• _DOCUMENT EXCERPT_
** Start **

NASA Asteroid Mission Reveals Ice Volcano and Other Signs of Water

Dwarf planet Ceres
Dwarf planet Ceres is seen in the main asteroid belt, between the orbits of Mars and Jupiter, as illustrated in this undated artist's conception released by NASA January 22, 2014. NASA/ESA/Reuters

This article was originally published on The Conversation. Read the original article.

The arrival of NASA's Dawn mission at the huge asteroid "1 Ceres" in early 2015 has turned out to have been well worth waiting for. This dwarf planet is the largest body in the asteroid belt between Mars and Jupiter and was the first to be discovered. But, until recently, we have only had information from ground and space-based telescopes, which have given us tantalising glimpses of a dark, possibly water-rich object.

Now the Dawn space probe has sent back a bumper harvest of findings, summarized in six new research papers published in a special issue of the journal Science. We now have a map of Ceres that reveals unusual minerals, a surface peppered with craters, and water in the form of ice and possibly an outer atmosphere of vapor. There's also enough uncertainty in the results to sow the seeds for future research.

** End **

• _WHAT TO PRODUCE_
In the Ceres article, where were the Dawn probe's findings summarized?

• _Collection entries_
** Start **

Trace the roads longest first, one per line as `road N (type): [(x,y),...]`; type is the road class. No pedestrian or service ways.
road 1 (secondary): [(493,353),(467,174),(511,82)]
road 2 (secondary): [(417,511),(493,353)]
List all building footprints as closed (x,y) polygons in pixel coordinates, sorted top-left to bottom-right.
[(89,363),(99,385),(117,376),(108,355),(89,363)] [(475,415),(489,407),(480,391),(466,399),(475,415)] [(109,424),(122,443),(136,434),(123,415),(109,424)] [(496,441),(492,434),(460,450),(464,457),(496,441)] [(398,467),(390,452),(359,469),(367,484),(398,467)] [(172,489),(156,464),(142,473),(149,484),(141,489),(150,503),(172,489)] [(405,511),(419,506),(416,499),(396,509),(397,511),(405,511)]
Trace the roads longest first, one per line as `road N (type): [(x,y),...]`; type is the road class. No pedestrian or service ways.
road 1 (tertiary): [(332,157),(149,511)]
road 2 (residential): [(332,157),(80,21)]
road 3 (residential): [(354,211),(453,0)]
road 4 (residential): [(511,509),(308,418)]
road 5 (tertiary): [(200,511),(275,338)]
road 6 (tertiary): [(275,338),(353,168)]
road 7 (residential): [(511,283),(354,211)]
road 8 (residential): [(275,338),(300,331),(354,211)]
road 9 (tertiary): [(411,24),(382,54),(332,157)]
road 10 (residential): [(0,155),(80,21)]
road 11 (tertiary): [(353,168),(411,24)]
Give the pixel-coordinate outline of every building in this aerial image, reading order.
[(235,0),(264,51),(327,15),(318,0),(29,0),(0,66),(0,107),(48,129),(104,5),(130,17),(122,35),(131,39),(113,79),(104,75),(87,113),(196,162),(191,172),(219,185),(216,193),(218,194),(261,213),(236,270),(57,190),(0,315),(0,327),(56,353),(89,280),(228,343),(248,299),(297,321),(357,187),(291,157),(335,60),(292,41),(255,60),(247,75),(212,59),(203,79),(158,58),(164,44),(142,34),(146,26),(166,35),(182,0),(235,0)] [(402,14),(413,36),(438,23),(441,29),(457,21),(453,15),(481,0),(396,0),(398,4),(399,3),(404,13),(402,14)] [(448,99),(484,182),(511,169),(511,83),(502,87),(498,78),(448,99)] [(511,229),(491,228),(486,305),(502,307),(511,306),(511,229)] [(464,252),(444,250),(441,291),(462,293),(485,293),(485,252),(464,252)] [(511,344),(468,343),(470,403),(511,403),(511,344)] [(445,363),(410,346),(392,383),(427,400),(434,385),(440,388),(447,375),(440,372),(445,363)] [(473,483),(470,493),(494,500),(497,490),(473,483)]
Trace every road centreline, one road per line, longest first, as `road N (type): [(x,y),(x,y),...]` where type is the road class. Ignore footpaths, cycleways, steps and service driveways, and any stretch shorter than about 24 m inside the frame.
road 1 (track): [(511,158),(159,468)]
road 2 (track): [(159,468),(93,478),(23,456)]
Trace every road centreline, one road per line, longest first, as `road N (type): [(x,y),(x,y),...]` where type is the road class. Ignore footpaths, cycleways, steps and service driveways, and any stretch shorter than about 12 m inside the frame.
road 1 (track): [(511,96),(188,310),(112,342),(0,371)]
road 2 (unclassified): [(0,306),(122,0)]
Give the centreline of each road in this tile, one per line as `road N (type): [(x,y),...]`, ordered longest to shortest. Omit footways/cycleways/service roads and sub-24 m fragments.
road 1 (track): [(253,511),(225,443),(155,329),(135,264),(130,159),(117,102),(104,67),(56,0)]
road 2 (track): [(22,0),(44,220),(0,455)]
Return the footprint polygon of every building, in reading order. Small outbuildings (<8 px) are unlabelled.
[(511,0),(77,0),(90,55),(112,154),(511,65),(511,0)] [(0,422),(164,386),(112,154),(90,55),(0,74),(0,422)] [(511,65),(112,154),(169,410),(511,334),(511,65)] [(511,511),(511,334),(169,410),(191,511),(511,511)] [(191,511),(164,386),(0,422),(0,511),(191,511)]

** End **

• _EXERCISE SOLUTION_
In six new research papers published in a special issue of the journal Science.